I'm usually fine with the hardware repo above unless I need something really new (some versions that's not yet released in the firmware repo as rpms).
-- Mikael _______________________________________________ CentOS mailing list CentOS@centos.org http://lists.centos.org/mailman/listinfo/centos
I also haven't figured out how to only update firmware for specific devices. With the inventory_firmware and update_firmware commands, it looks for updates and applies all updates at once.
inventory_firmware_gui lets you select. I'm not aware of how to achieve this with command line only.
As for creating a local mirror, a simple rsync grabs it (I exclude everything I don't need)
Yes, I have something pretty similar :)
I'll attach the yum repo file I use for my local repo.
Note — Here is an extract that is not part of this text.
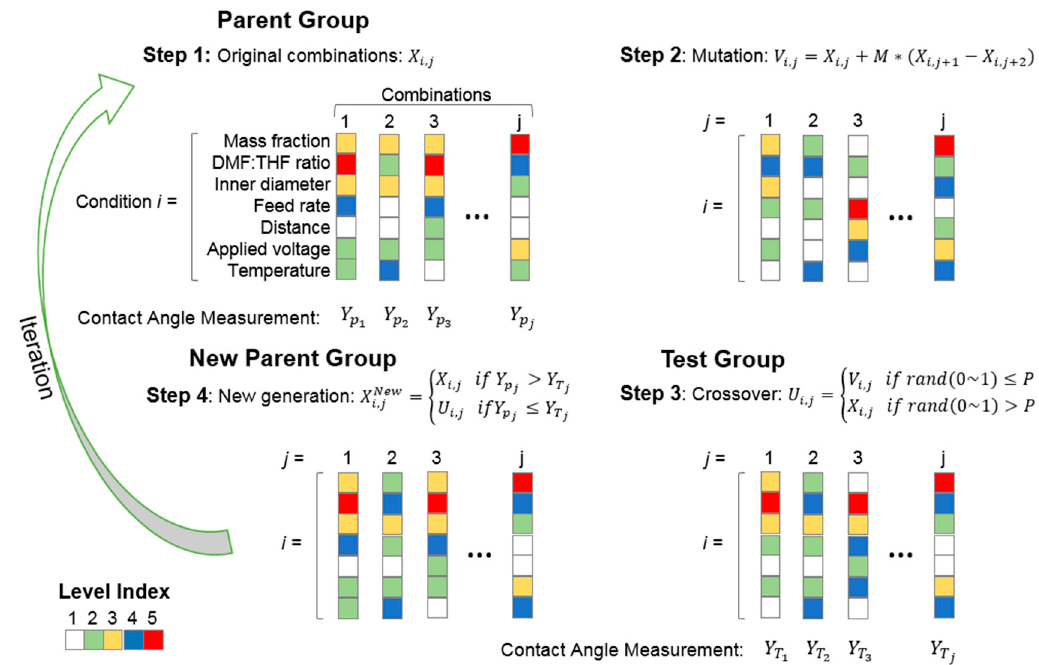
Figure A2. A schematic diagram of DE algorithm. The algorithm goes through four steps in each iteration of the experiments. ( 1 ) Generation of the parent group. In the first iteration, the parent group is not generated by the DE algorithm. Originally, a set of random combinations is often adopted, while in this study, we use the Latin Square design of experiments to improve the optimization efficiency. As shown in this diagram, the color of each square represents the level of the parameter, and each column represents a parameter combination. ( 2 ) Mutation is introduced to each square based on subsequent combinations with the Mutation Constant M. ( 3 ) Generation of test group by crossover with Crossover Constant P. For each square in the new test group, a random number is used to determine whether the mutation is reserved. After the crossover, the new test group is tested via experiment. ( 4 ) Generation of new parent group. The experimental result of each combination in the test group is compared with its according combination in the parent group, and the one with better performance is reserved for the new parent group. The output of step 4 will be the input of step 1 after the second iteration, and these steps loop until the optimal combination is found.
A 'yum install srvadmin-all dell_ft_install' will grab what you need for firmware tools and OpenManage, and then a 'yum install $(bootstrap_firmware)' will grab all your hardware specific firmware.
Thanks, I'll compare it with my own to see what's wrong.
On Fri, Feb 1, 2013 at 9:22 AM, lhecking@users.sourceforge.net wrote:
I also haven't figured out how to only update firmware for specific devices. With the inventory_firmware and update_firmware commands, it looks for updates and applies all updates at once.
inventory_firmware_gui lets you select. I'm not aware of how to achieve this with command line only.
update_firmware
As for creating a local mirror, a simple rsync grabs it (I exclude everything I don't need)
Yes, I have something pretty similar :)
I use their repo directly, but I should mirror it now that I have more machines that make use of those packages.
It looks like srvadmin-omcommon is broken for one reason or another. [0] [1]
[0] http://lists.us.dell.com/pipermail/linux-poweredge/2013-January/047660.html [1] http://lists.us.dell.com/pipermail/linux-poweredge/2013-January/047677.html
I'll attach the yum repo file I use for my local repo. A 'yum install srvadmin-all dell_ft_install' will grab what you need for firmware tools and OpenManage, and then a 'yum install $(bootstrap_firmware)' will grab all your hardware specific firmware.
Thanks, I'll compare it with my own to see what's wrong.
The amount of software installed depends on whether one is running the full OpenManage administration interface or not.